Collected data entries
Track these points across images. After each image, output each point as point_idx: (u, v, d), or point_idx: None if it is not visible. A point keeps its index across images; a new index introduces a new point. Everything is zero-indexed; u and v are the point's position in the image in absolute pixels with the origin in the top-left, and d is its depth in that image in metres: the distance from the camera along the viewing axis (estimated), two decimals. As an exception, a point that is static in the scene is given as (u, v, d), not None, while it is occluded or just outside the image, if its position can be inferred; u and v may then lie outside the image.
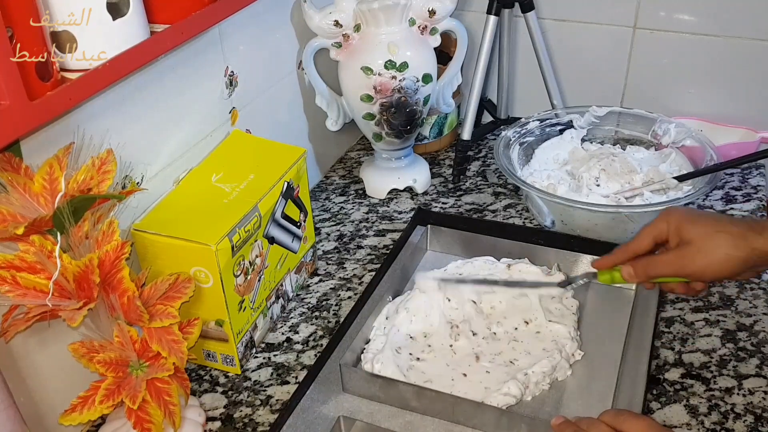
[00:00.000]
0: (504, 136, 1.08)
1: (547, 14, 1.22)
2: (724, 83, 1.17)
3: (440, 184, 1.17)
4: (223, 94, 0.92)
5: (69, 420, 0.65)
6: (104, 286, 0.65)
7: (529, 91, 1.29)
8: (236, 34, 0.92)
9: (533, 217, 1.06)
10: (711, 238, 0.70)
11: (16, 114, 0.54)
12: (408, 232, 0.98)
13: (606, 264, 0.77)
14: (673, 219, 0.73)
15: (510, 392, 0.74)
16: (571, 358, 0.80)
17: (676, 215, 0.73)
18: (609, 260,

--- What the exercise asks ---
Write the records above out again exactly, but not the pictures.

--- Response to this task ---
Track these points across images. After each image, output each point as point_idx: (u, v, d), or point_idx: None if it is not visible. A point keeps its index across images; a new index introduces a new point. Everything is zero-indexed; u and v are the point's position in the image in absolute pixels with the origin in the top-left, and d is its depth in that image in metres: the distance from the camera along the viewing axis (estimated), two decimals. As an exception, a point that is static in the scene is given as (u, v, d), not None, while it is occluded or just outside the image, if its position can be inferred; u and v may then lie outside the image.
[00:00.000]
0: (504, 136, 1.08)
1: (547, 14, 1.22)
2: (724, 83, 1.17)
3: (440, 184, 1.17)
4: (223, 94, 0.92)
5: (69, 420, 0.65)
6: (104, 286, 0.65)
7: (529, 91, 1.29)
8: (236, 34, 0.92)
9: (533, 217, 1.06)
10: (711, 238, 0.70)
11: (16, 114, 0.54)
12: (408, 232, 0.98)
13: (606, 264, 0.77)
14: (673, 219, 0.73)
15: (510, 392, 0.74)
16: (571, 358, 0.80)
17: (676, 215, 0.73)
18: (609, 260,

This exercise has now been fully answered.